— Begin Article —

At the heart of the financial industry are highly leveraged businesses….In a highly leveraged limited liability business, shareholders will rationally take excessive risks, since they enjoy all the upside but their downside is capped: they cannot lose more than their equity stake, however much the bank loses. In contemporary banks, leverage of 30 to one is normal. Higher leverage is not rare.

….A solution seems evident: let creditors lose. Rational creditors would then charge a premium for lending to higher-risk operations, leading to lower levels of leverage. One objection is that creditors may be ill-informed about the risks being run by banks they are lending to. But there is a more forceful objection: many creditors are protected by insurance backed by governments. Such insurance is motivated by the importance of financial institutions as sources of credit, on the asset side, and suppliers of money, on the liability side. As a result, creditors have little interest in the quality of a bank’s assets or in its strategy. They appear to have lent to a bank. In reality, they have lent to the state.

— End Article —
— Begin The records —

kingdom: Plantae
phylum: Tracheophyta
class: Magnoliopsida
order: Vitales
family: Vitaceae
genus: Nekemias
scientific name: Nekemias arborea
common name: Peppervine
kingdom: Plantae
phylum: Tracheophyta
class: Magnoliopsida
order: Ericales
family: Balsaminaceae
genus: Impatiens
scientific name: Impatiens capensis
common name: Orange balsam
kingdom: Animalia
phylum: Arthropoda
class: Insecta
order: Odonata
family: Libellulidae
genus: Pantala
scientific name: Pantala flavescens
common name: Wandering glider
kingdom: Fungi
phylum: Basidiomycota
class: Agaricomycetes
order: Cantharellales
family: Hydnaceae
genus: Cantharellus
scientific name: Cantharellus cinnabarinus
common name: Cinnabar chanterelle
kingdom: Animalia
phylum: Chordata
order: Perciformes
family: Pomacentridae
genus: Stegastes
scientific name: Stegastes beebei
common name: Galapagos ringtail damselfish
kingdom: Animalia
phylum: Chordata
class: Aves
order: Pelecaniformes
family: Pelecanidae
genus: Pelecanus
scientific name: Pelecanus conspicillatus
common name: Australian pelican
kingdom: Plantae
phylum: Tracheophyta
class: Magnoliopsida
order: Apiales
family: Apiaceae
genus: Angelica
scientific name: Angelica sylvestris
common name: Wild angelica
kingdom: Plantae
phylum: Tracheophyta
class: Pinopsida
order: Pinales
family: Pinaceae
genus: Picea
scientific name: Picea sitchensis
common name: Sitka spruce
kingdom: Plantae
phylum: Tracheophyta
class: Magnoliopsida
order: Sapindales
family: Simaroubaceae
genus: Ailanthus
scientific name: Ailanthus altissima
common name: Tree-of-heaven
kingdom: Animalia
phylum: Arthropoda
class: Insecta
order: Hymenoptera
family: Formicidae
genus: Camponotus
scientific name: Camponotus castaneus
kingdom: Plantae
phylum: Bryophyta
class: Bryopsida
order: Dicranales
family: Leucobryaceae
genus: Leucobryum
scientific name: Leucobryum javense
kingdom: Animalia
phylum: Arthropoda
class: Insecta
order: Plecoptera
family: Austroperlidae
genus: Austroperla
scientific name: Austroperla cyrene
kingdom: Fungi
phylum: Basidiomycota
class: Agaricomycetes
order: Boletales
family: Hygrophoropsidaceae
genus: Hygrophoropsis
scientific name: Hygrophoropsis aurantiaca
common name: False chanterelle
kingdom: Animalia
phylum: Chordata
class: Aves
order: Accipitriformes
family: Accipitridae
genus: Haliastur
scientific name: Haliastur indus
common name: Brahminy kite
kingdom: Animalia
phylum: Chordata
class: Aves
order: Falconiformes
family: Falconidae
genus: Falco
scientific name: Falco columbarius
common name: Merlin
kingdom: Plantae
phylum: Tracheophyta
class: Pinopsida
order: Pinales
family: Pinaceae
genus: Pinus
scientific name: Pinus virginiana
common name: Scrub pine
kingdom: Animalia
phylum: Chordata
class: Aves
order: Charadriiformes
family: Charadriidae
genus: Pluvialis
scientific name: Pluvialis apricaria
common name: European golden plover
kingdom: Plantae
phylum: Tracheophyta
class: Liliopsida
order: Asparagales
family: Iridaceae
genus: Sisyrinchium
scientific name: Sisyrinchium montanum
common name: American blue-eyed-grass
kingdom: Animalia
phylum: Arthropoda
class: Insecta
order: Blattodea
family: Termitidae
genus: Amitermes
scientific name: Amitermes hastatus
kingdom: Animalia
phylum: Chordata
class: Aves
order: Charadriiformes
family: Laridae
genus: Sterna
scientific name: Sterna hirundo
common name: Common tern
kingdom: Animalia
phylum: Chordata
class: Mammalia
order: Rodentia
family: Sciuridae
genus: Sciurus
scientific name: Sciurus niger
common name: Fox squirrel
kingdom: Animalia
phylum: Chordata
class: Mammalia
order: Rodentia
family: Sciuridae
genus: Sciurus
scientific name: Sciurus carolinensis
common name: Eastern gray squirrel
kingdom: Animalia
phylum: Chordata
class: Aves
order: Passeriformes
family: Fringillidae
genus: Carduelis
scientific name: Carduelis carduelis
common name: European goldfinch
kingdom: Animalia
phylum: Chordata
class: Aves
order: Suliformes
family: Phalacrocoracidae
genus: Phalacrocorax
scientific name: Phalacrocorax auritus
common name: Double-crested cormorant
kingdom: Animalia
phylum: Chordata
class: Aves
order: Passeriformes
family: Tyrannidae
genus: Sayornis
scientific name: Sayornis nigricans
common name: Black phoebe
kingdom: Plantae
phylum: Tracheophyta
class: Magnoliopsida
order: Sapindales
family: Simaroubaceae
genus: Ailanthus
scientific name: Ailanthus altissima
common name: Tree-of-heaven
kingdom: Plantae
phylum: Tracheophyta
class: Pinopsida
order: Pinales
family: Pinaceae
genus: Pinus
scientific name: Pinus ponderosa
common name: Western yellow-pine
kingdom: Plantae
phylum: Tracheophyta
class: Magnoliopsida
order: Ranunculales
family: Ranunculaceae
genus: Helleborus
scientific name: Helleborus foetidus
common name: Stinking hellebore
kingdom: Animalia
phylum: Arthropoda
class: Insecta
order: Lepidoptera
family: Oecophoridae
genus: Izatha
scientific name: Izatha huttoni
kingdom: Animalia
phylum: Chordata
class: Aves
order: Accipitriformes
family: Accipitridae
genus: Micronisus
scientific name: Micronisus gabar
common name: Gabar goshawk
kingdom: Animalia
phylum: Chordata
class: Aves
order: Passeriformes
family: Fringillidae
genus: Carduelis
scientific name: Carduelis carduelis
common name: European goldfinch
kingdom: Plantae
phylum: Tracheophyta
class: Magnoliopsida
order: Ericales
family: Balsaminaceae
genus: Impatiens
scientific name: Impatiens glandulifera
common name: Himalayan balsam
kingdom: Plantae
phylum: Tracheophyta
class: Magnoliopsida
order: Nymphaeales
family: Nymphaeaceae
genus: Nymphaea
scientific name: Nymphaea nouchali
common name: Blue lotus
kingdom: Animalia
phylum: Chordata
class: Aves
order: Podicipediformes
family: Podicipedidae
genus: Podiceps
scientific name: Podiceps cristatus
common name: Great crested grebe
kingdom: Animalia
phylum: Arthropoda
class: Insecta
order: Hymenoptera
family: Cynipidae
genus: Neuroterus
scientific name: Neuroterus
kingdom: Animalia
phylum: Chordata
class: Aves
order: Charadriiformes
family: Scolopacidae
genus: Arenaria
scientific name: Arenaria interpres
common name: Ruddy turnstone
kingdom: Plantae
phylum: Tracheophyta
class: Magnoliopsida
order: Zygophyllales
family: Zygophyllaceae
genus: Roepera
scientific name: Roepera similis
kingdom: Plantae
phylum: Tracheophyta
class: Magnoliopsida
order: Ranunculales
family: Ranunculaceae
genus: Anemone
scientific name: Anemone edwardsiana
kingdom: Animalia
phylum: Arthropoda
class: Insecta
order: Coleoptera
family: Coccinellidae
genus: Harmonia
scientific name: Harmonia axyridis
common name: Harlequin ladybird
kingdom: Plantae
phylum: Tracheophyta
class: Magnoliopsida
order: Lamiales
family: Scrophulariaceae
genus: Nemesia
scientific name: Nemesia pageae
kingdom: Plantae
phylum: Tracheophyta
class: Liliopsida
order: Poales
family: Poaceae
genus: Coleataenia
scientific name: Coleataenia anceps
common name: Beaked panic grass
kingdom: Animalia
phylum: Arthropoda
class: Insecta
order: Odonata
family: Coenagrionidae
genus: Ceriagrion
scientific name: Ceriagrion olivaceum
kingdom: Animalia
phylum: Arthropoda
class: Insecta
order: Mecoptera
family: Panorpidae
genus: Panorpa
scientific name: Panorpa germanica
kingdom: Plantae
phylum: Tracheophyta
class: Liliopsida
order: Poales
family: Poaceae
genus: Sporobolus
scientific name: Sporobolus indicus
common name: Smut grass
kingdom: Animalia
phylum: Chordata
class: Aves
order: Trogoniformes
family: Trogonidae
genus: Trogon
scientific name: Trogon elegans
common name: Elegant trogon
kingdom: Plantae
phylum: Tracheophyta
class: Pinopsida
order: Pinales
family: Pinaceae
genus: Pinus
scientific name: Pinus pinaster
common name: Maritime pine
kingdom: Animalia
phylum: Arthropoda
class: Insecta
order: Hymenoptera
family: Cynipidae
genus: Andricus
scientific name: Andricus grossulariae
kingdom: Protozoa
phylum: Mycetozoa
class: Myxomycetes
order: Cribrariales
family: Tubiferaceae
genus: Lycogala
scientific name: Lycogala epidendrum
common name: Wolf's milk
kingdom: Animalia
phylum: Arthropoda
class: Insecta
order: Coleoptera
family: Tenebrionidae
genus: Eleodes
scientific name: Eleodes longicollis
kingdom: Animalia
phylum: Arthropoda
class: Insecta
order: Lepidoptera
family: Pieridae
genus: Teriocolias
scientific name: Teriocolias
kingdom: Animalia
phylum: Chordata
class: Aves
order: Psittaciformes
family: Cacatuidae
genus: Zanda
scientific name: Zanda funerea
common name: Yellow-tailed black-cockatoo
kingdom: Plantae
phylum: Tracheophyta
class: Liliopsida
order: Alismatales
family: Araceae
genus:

— End The records —

• Tasks for this exercise:
#1 Answer these questions from the passage on bank leverage:
(a) What level of leverage does it call normal in contemporary banks?
(b) What is the most a shareholder can lose, however much the bank loses?
(c) According to its final sentence, to whom have creditors really lent?
#2 Render the lines of the stored items as a JSON list of strings, one string per line with blank lines left out, starting at the line that contains "scientific name: Teriocolias" and ending at the end of the stored items.

• Answers to the tasks:
#1
(a) Leverage of 30 to one.
(b) Their equity stake.
(c) The state.

#2
[
  "scientific name: Teriocolias",
  "kingdom: Animalia",
  "phylum: Chordata",
  "class: Aves",
  "order: Psittaciformes",
  "family: Cacatuidae",
  "genus: Zanda",
  "scientific name: Zanda funerea",
  "common name: Yellow-tailed black-cockatoo",
  "kingdom: Plantae",
  "phylum: Tracheophyta",
  "class: Liliopsida",
  "order: Alismatales",
  "family: Araceae",
  "genus:"
]